Retype the range from the line holding "Gameplay with a" to the last line of the listing, inclusive, exactly as it appears and with nothing else.
───── Dataset excerpt
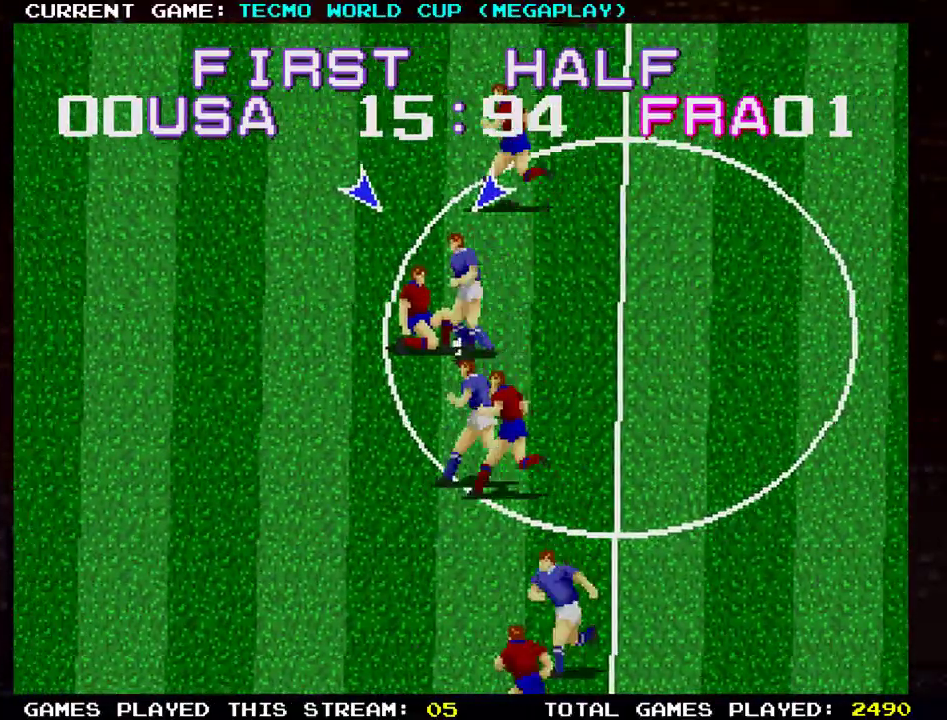
{"buttons": [], "left_stick": "down-left", "events": [[367, "left_stick", "down-left"]]}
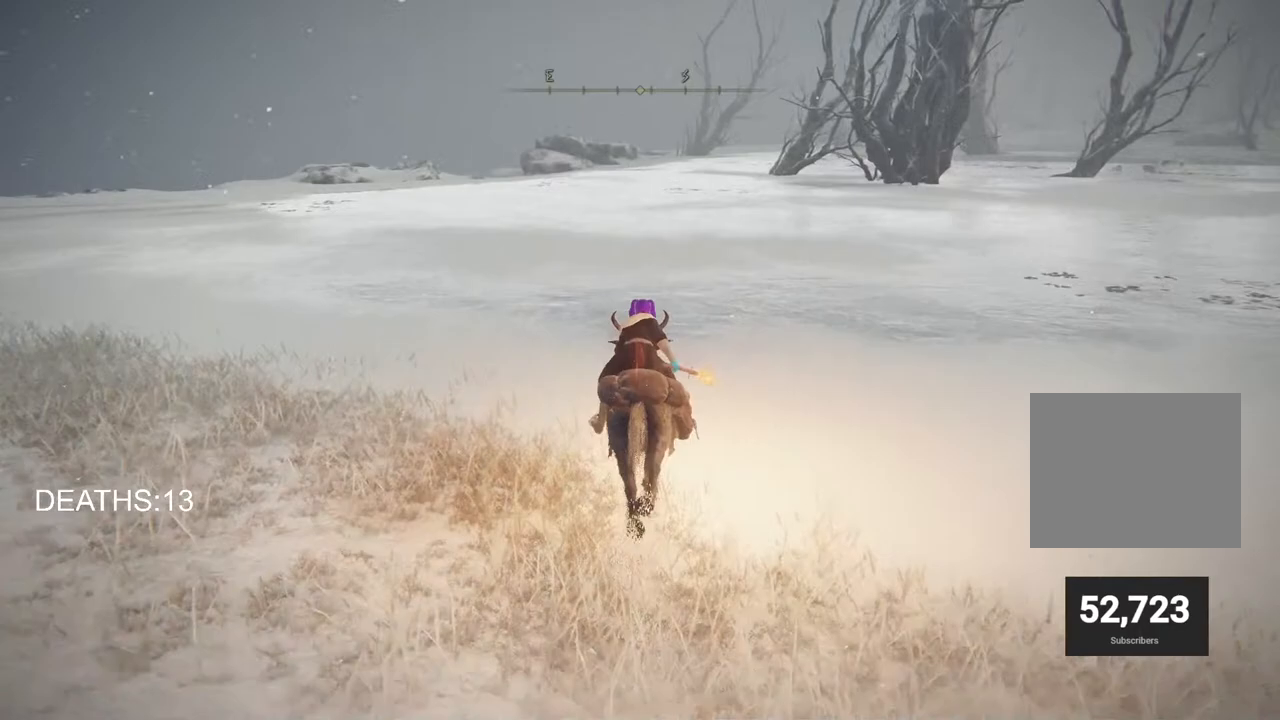
Gameplay with a controller (PlayStation layout); each line is a JSON object with the inputs held at the frame after it. "events" lists button and stick changes between this image and that frame as [ms after this image, input, new state], when the widget could be followed in between.
{"buttons": ["CIRCLE"], "left_stick": "up", "right_stick": "center", "events": [[467, "CIRCLE", "down"]]}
──────────
- **Reply**:
Gameplay with a controller (PlayStation layout); each line is a JSON object with the inputs held at the frame after it. "events" lists button and stick changes between this image and that frame as [ms after this image, input, new state], when the widget could be followed in between.
{"buttons": ["CIRCLE"], "left_stick": "up", "right_stick": "center", "events": [[467, "CIRCLE", "down"]]}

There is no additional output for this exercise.